Sunday, March 1, 2009

What Dublin did for me

I grew up a suburbs kid.

When I drove out to Falls Church, VA, as I did this weekend, and I saw the expansive highway, the congestion, the big houses with great backyards filled with neighborhood kids playing, I thought to myself, "This, I know." How interesting that my life has turned out so differently than it began...How did this happen?

Until my freshman year of college, cities held little to no allure to me. In fact, they didn't cross my mind. A life without a car, a life where you walk a few blocks to buy groceries or pick up your kid from daycare - these were not elements of my life nor my parents'.

I got a call from my parents during the fall of my first semester of college letting me know that they'd finally sold our house in Jonesboro, GA, a suburb of Atlanta.
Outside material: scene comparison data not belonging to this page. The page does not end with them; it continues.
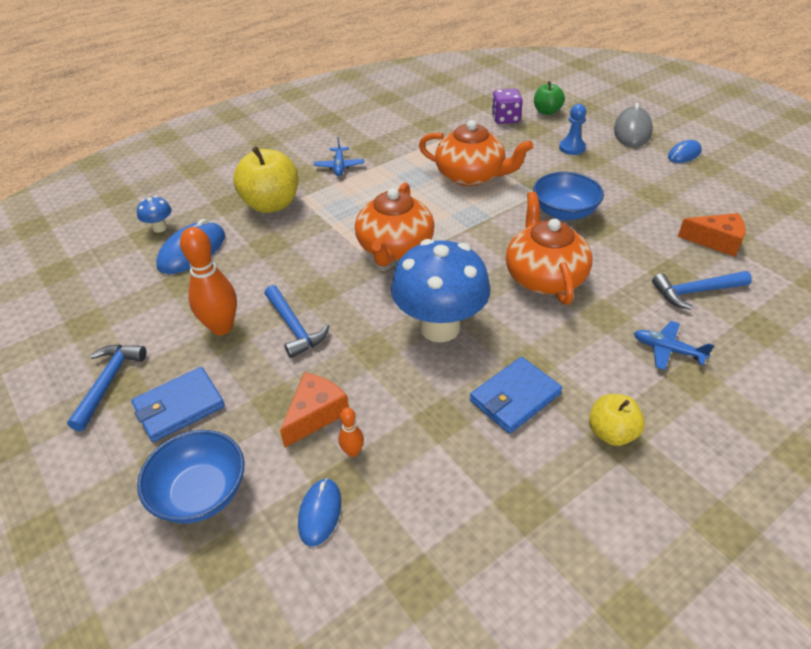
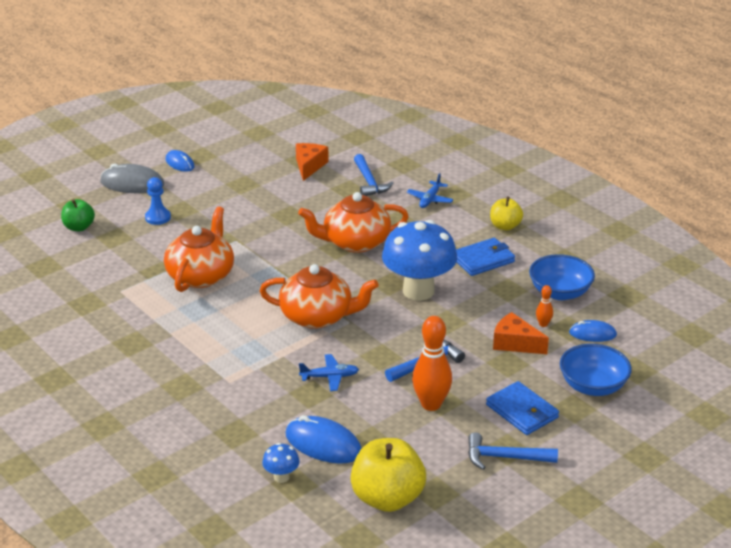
camera: 95 degrees left, 10 degrees down
(271, 204) = (241, 401): yellow apple -> yellow apple (387, 498)
(339, 166) = (170, 360): blue plane -> blue plane (330, 377)
(505, 118) = (88, 253): purple dice -> none
(514, 397) = (483, 260): blue wallet -> blue wallet turned 75 degrees counterclockwise
(564, 212) = (267, 228): blue bowl -> blue bowl (560, 292)

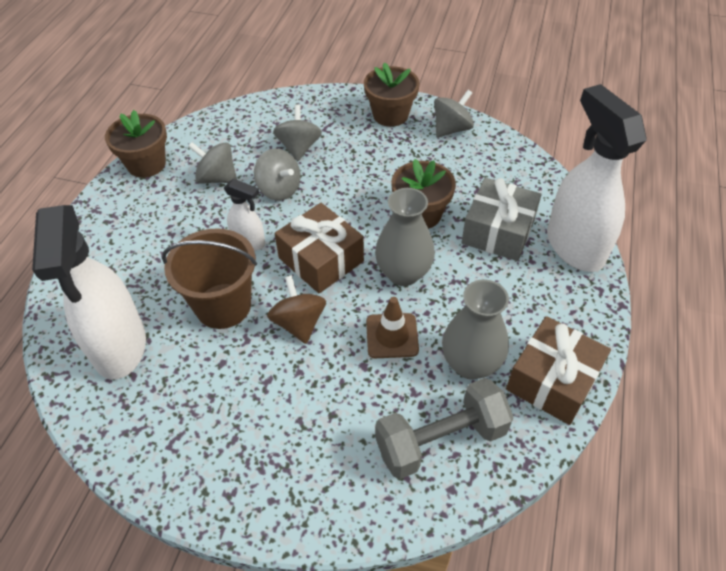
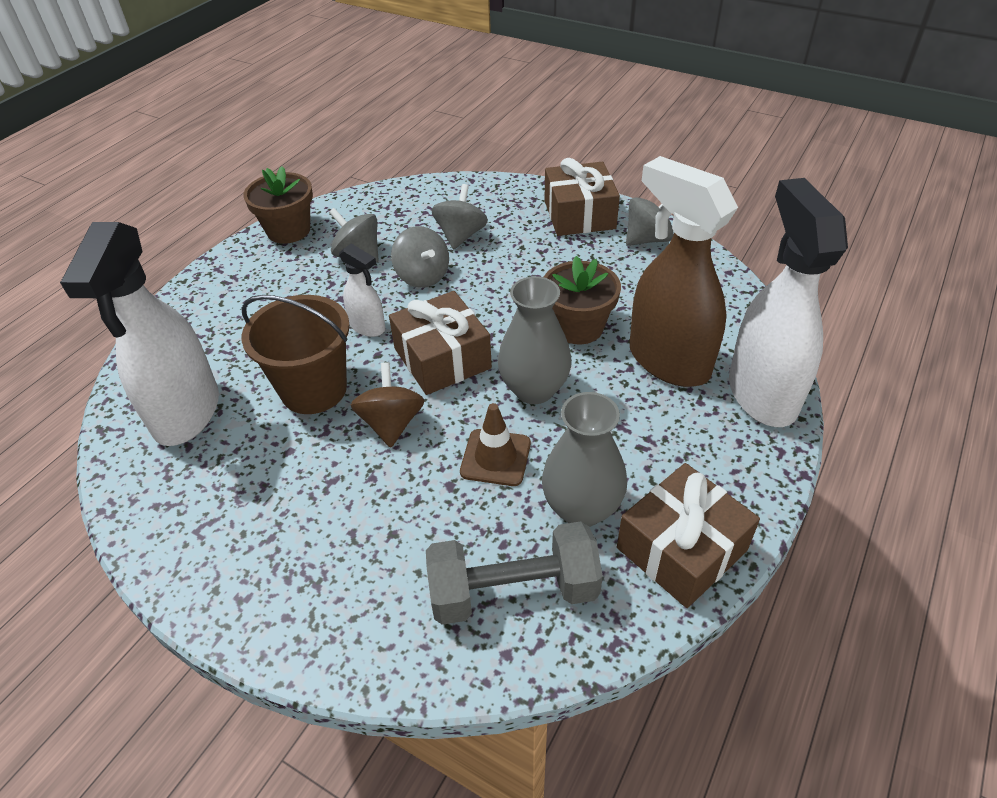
camera: 15 degrees right, 5 degrees down
(390, 115) = (579, 215): brown flower pot -> brown gift
(498, 231) = (668, 361): grey gift -> brown spray bottle

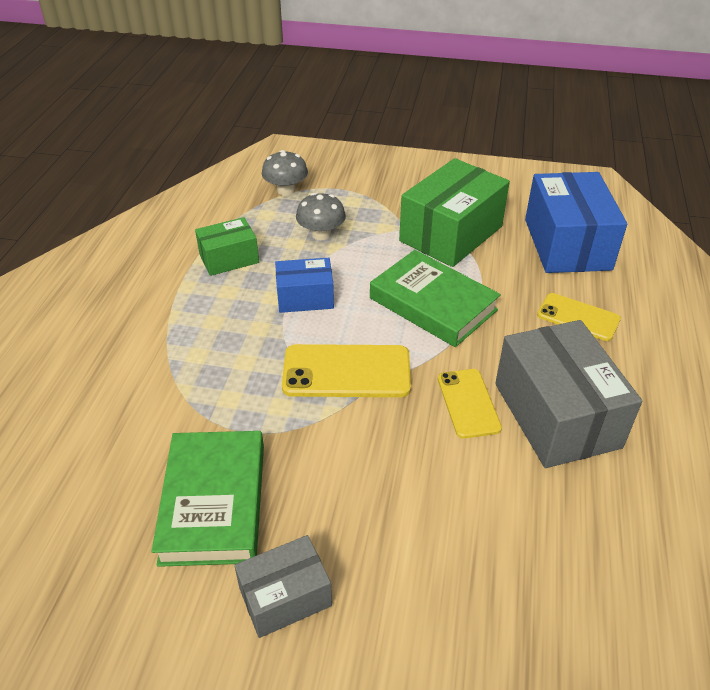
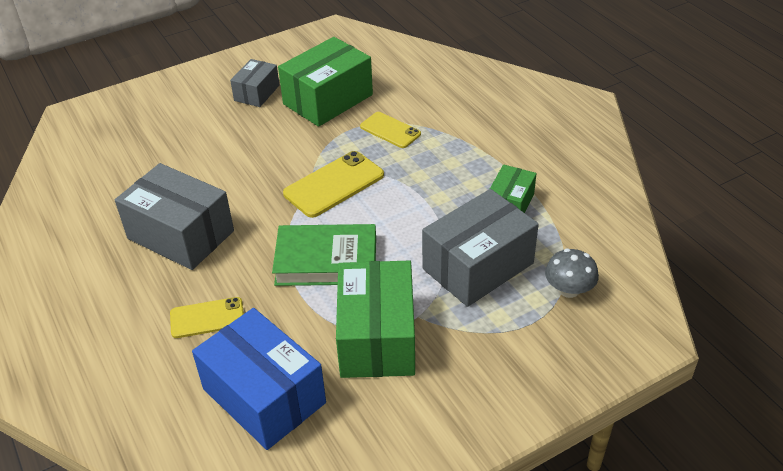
camera: 140 degrees right, 0 degrees up
(214, 502) = (328, 99): green book -> green box
(305, 297) = (419, 211): blue box -> none
(321, 234) = (478, 266): grey mushroom -> grey box
(468, 403) = (242, 210): yellow phone -> yellow phone (390, 130)

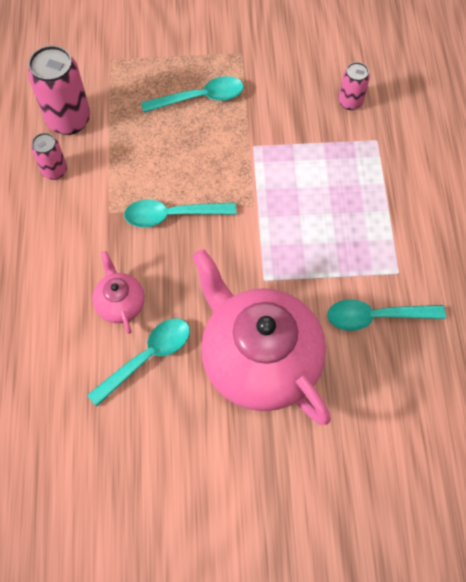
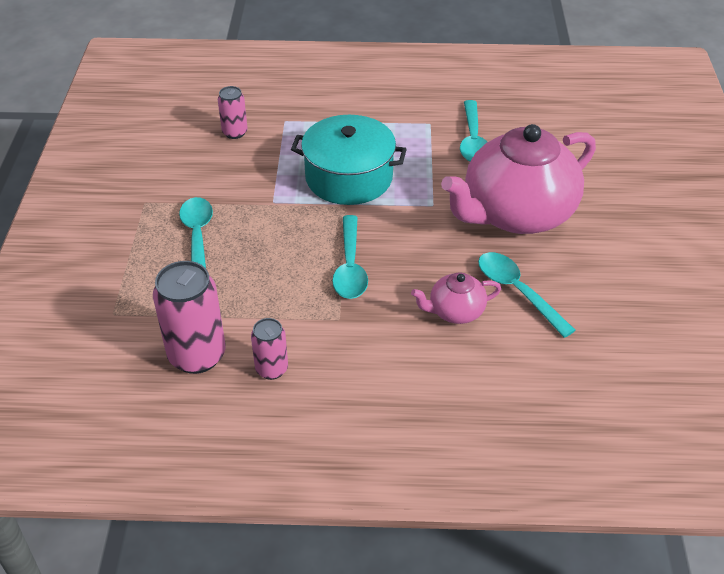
camera: 85 degrees left, 20 degrees down
(296, 204) = (349, 177): none -> turquoise pot

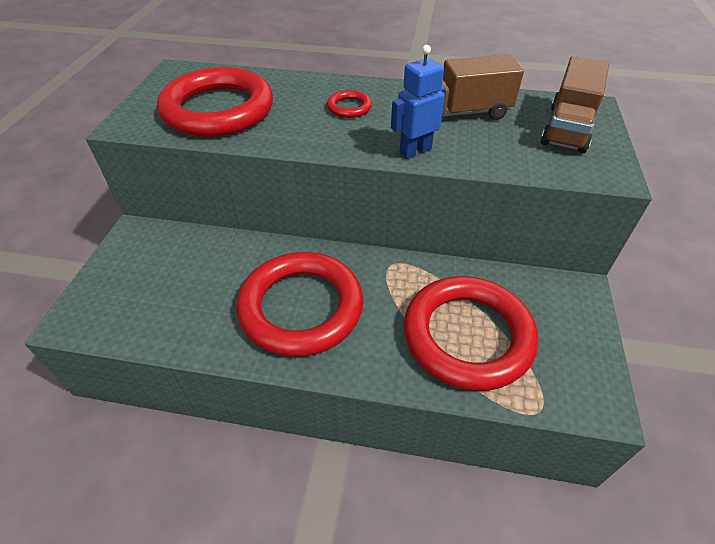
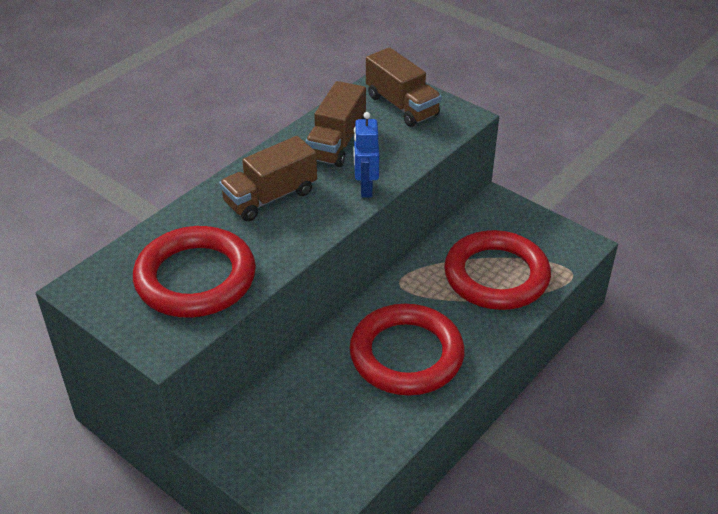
camera: 60 degrees left, 5 degrees down
(349, 107) = (270, 197): red ring -> brown truck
When I came home for fall break, I'd be living in the city - Virginia Highlands to be exact. Having moved a lot as a kid, I tended not to get attached to houses so I didn't feel any particular loss. I was excited, if anything, to simply be closer to my year-round swim club, SwimAtlanta, which was located at Goergia Tech's aquatic facility downtown.

The first summer that I spent in Atlanta opened up a whole new world to me. Affordable, neighborhood joints like Doc Chey's and Alon's Bakery became weekly staples. I spent hours with friends at Piedmont Park biking, rollerblading, watching movies at the city's "Screen on the Green." Access to so many choices made life so much more exciting than anything I had previously known. Living in Atlanta wet my taste buds and left me wanting more.

In 2002 I spent the fall semester of college studying in Dublin, Ireland. I lived in a rowhouse with three other American women in a swanky part of City Centre. I hold Dublin so near and dear to my heart because this was the place where I really began to understand who I was, who I wanted to be and where I wanted to go in life after school.

Life looked, felt and smelled so differently as I walked, and walked, and walked, and walked around Dublin and back each day. I came across hole-in-the-wall pubs, a local soup store about as large as a closet, the city 'crazies' asking for a bit of change, or simply a pint :) Elements of life in Ireland's capital that I never would have captured from the seat of a car.

I learned to cook for myself. I discovered a personal love of fashion. New music and magazines made their way into my pocket. I spent hours reading books in a cafe, sipping a cappuccino and munching on the most glorious raspberry scone of my life...all by myself. I didn't feel lonely, I felt more alive than ever before.

When I left my place at night to head out to the pub I felt, for the first time, a sense that 'anything was possible.'

I continue to live in a city for all of the obvious reasons - ease of life (everything's close to me), public transport, the ability to walk with great abandon....but I do it because no matter how old I am, I witness something that startles me every day, something that takes me by surprise or something that reminds me of the fortunate life I had growing up, but shines a light on why I made the change and how happy I am with it.

(Via Flickr)


  1. how fitting it was to read this after tonight. How lucky that i caught you while living through this.